Each mean was presented with the standard deviation (S.D.), standard error (S.E.), and the number of animals (N) used to calculate the mean. Due to the use of significant figures and the different rounding conventions inherent in the types of software used, the means and standard deviations on the summary and individual tables may differ slightly. Data obtained from nongravid females were excluded from statistical analyses following the mating period. Where applicable, the litter was used as the experimental unit.
All statistical tests were performed using WTDMS™ unless otherwise noted. Analyses were conducted using two-tailed tests (except as noted otherwise) for minimum significance levels of 1% and 5%, comparing each test item-treated group to the control group by sex.

Clinical signs:

effects observed, treatment-related

Mortality:

mortality observed, treatment-related

Body weight and weight changes:

no effects observed

Food consumption and compound intake (if feeding study):

no effects observed

Food efficiency:

not examined

Ophthalmological findings:

not examined

Haematological findings:

no effects observed

Clinical biochemistry findings:

no effects observed

Urinalysis findings:

not examined

Behaviour (functional findings):

no effects observed

Organ weight findings including organ / body weight ratios:

no effects observed

Gross pathological findings:

effects observed, treatment-related

Histopathological findings: non-neoplastic:

effects observed, treatment-related

Details on results:

CLINICAL SIGNS AND MORTALITY (PARENTAL ANIMALS)
One male in the 160 mg/kg/day group was euthanized in extremis on study day 17; a gross observation of a thickened stomach was noted at necropsy. Clinical findings noted for this male approximately 1 hour following dose administration on the day of euthanasia consisted of yellow material on various body surfaces, clear material around the mouth, unkempt appearance, decreased defecation, and labored respiration. Microscopically, this male was noted with inflammation, edema, and ulceration in the non-glandular stomach, erosion and inflammation in the trachea, and lymphoid depletion in the thymus, spleen, and lymph nodes (mesenteric, mandibular, and axillary). The lesions in the non glandular stomach were considered test item-related and may have contributed to the moribund state of this male. All other animals in all dosage groups survived to the scheduled necropsies.
Test item related clinical findings were noted in the 160 mg/kg/day group males and females and included rales, decreased, shallow, and/or labored respiration and salivation related findings. These findings were noted at the daily examinations, at the time of dosing, and/or approximately 1 hour following dose administration primarily during the treatment period. However, because of their sporadic occurrence, these cardio pulmonary findings were considered to be incidental and secondary to the nature of the test item and the route of administration.

BODY WEIGHT AND FOOD CONSUMPTION (PARENTAL ANIMALS)
Mean body weights, body weight changes, and food consumption were unaffected by test item administration in the 10, 40, and 160 mg/kg/day groups throughout the treatment and post-treatment periods.

FUNCTIONAL OBSERVATIONAL BATTERY (FOB) AND LOCOMOTOR ACTIVITY (PARENTAL ANIMALS)
No test item-related effects were noted during the FOB or locomotor activity evaluations at any dosage level.

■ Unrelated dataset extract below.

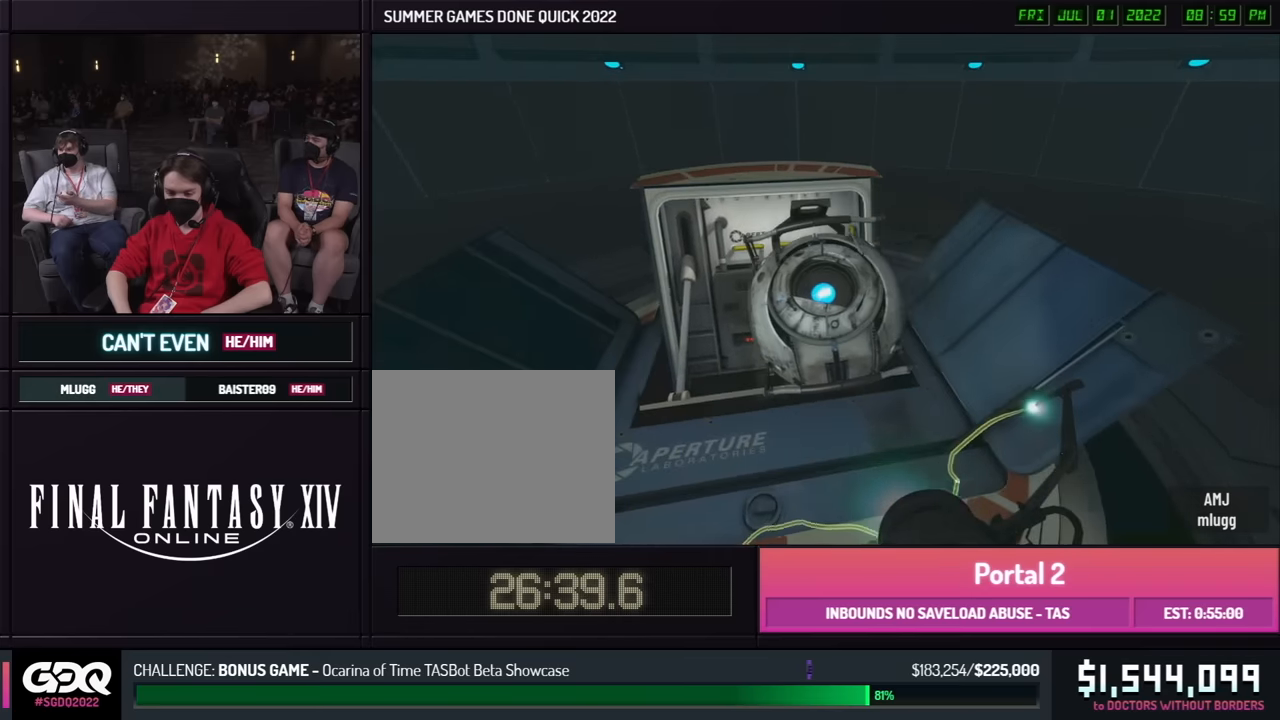
Gameplay with a controller (Xbox layout); each line is a JSON object with the inputs held at the frame after it. "events" lists button and stick changes between this image and that frame as [ms after this image, input, new state], when the widget could be followed in between. Not read: DPAD_DOWN DPAD_LEFT DPAD_RIGHT DPAD_UP L2 L3 R2 R3 SELECT START other_buttons.
{"buttons": ["A"], "left_stick": "left", "right_stick": "right", "events": [[167, "left_stick", "right"], [167, "right_stick", "right"], [384, "left_stick", "up"], [434, "A", "down"], [500, "left_stick", "left"]]}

CLINICAL PATHOLOGY (PARENTAL ANIMALS)
There were no test substance-related effects on serum chemistry, hematology, or coagulation parameters in the 10, 40, and 160 mg/kg/day groups.

HAEMATOLOGY
There were no test item-related effects on hematology or coagulation parameters at any dosage level. Significant (p<0.05 or p<0.01) differences were observed when the control and test item-treated groups were compared, and included a higher mean absolute eosinophil count in the 40 mg/kg/day group males at the primary necropsy and a higher mean absolute large unstained cell (LUC) count in the 160 mg/kg/day group females at the recovery (post-treatment) necropsy. These differences were not considered to be test item-related because the values did not show a dose-related response (eosinophils) and were of a magnitude that would be considered to be toxicologically unimportant (LUC). Statistically significant findings that involved percentage reticulocyte or leukocyte differential counts were not itemized above, and were not considered toxicologically important because absolute cell counts are more relevant for interpretative purposes.

ORGAN WEIGHTS (PARENTAL ANIMALS)
There were no test item-related alterations in final body weight or organ weights at any dosage level. Significant (p<0.05) differences were observed when the control and high dose group males were compared at the recovery (post-treatment) necropsy and consisted of lower mean kidney weight relative to body weight, higher mean spleen weight relative to brain weight, higher mean left testis weight relative to brain weight, and higher mean right testis weights (absolute and relative to brain weight). There was no case where all 3 measures (absolute, relative to body weight, and relative to brain weight) were statistically significant. Thus, since the absolute weights and weights relative to body or brain weight were discordant, these organ weight changes were considered to be spurious.

GROSS PATHOLOGY (PARENTAL ANIMALS)
One male (no. 61739) in the 160 mg/kg/day group was euthanized in extremis on study day 17. The thickened stomach noted macroscopically for this male was related to test item administration. There were no other test item related internal findings observed for either sex at any dosage level at the scheduled necropsies. Macroscopic findings observed in the test item groups occurred infrequently and/or in a manner that was not dose related.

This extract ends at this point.